CHAPTER VII
THE UNUSUALNESS OF PARISIAN PHILADELPHIA
I DISCOVERED the other day that Philadelphia is a very great deal nearer to Paris than New York is.
How do I figure out that?
Plain enough. It's because New York women, buds and matrons, thinking they are got up (or as the English say, "turned out") smart as anything, are parading around in fashions today altogether passée.
You know the New York scene. And how for some considerable time now its most—well, most apparent feature has been a—er, a hosiery display ... unparalleled off the gay stage of musical comedy. Very, so to speak, exhilarating that once was—the glistening spectacle of, moving all about, those symmetrically tapering lines of pink and rose and orange and pearl and taupe and heather tan and heather green and purple wool and sheen of black and gloss of mottled snake and—and all that.

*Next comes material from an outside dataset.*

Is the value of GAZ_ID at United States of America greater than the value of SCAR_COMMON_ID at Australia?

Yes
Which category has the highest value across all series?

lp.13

But, I am afraid, the eye over-long accustomed to the great Metropolitan movie thriller of the fashionable streets had become somewhat dulled.
The Parisienne knew about the peculiar character of the eye, and that it ceases to see with any emotional response at all that which remains within its range of vision for any extended length of time. So she (roguish witch!) alertly changed the picture.

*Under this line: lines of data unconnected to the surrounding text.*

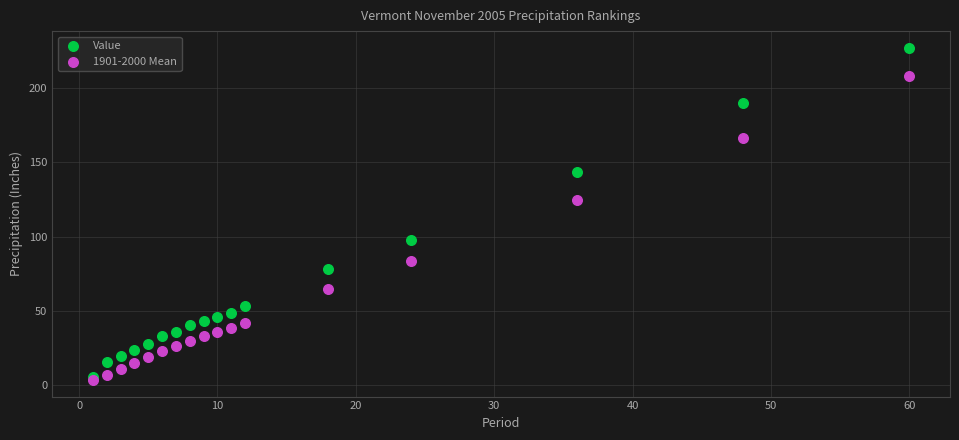

Across all series, what Y value is closest to 115?

125.0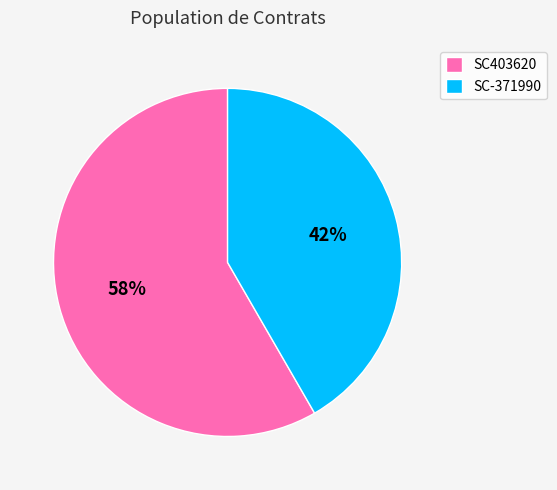

Is the sum of SC-371990 and SC403620 greater than half?

Yes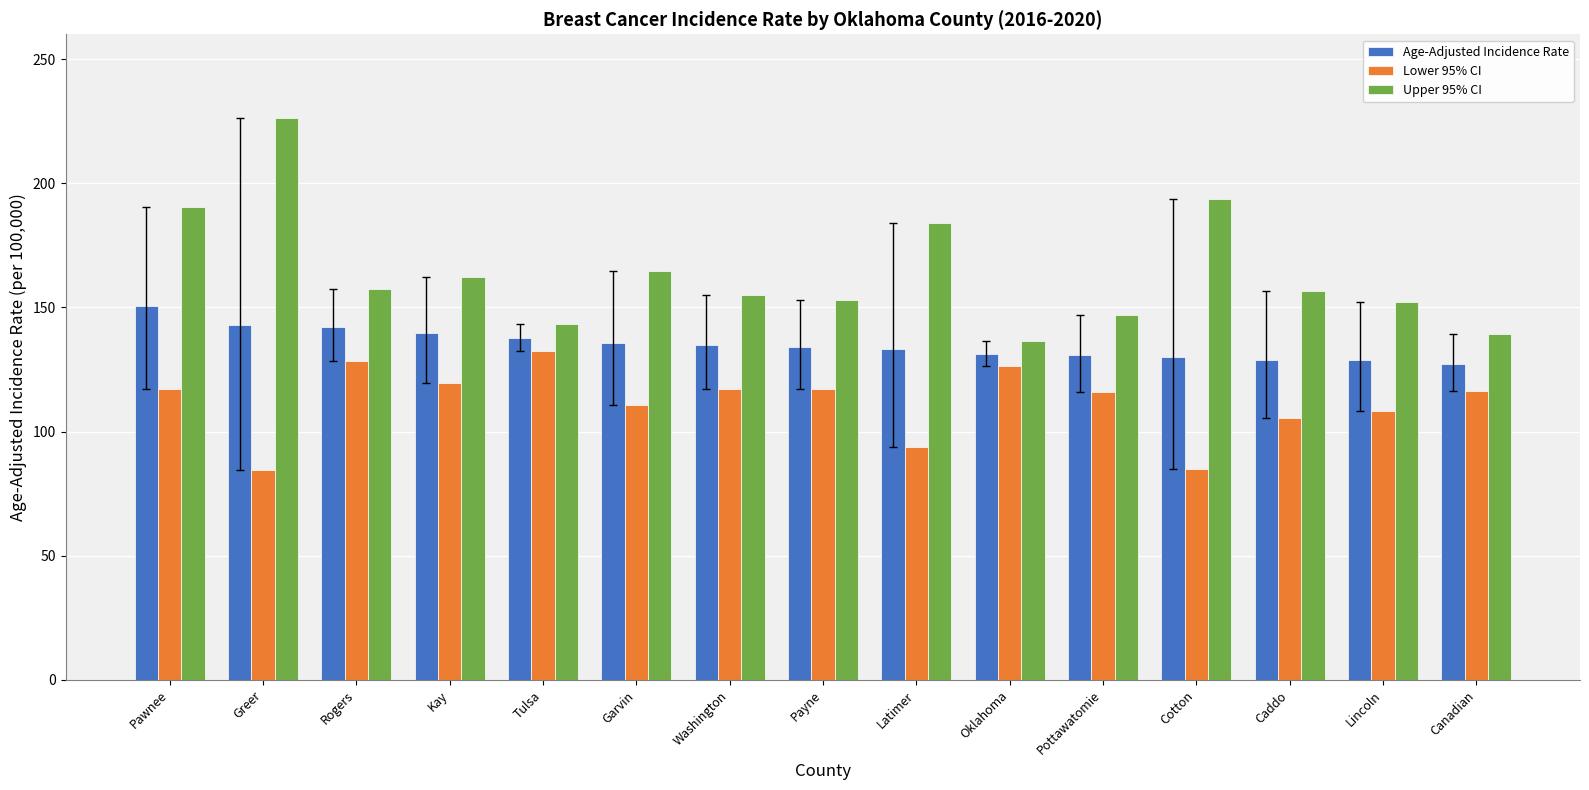

What is the total value across all series at Washington?

407.0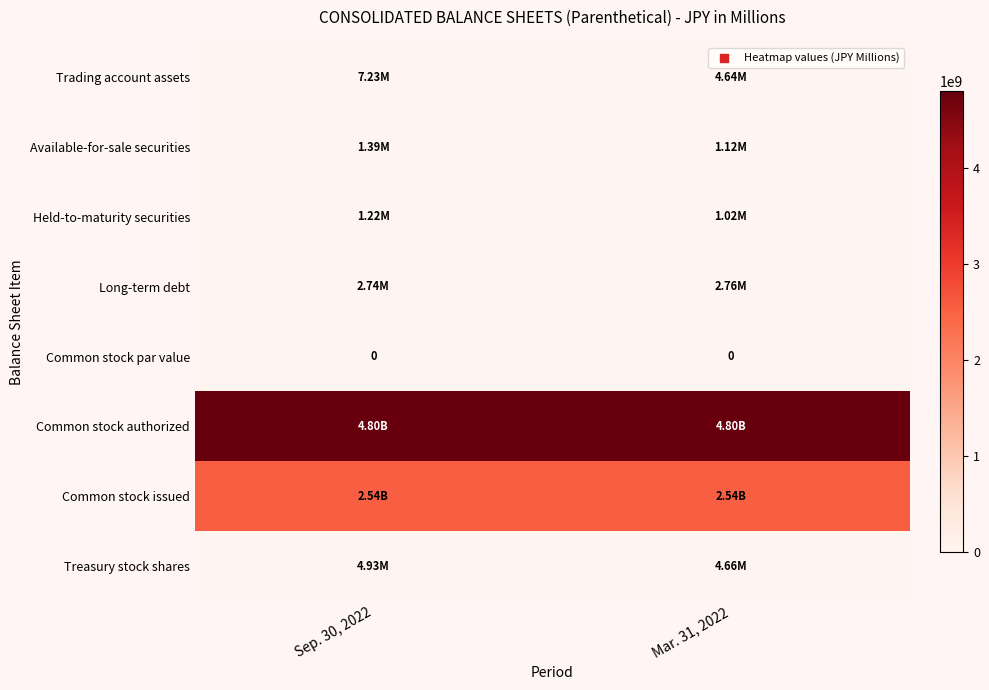

What is the spread (max minus min) of values at Mar. 31, 2022?

4800000000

I picked up by chance, during my two-hour run on the train, a copy of one of our most dashing fashion journals. It was the "Forecast of Spring Fashions" number. I opened it, at random, at the headline: "The Short Skirt Has Had Its Day in Paris." Below was a jolly photograph (of a stunning lady at the latest races at Auteuil) illustrating "the new skirt length." Visible beneath the hem—a trim foot, and a bit of tidy ankle.
Who was the fellow (with a gifted eye for the lasses) who spoke with such delight of the tiny feet that "like little mice run in and out"? And there was that other poet (what was his name? I declare! my literature is getting awful rusty), who sang with such relish the charm of feminine drapery "concealing yet revealing." Anyhow, you know what I'm getting at.
I closed the magazine and forgot about the matter—until shortly after I had come out of the Broad Street Station.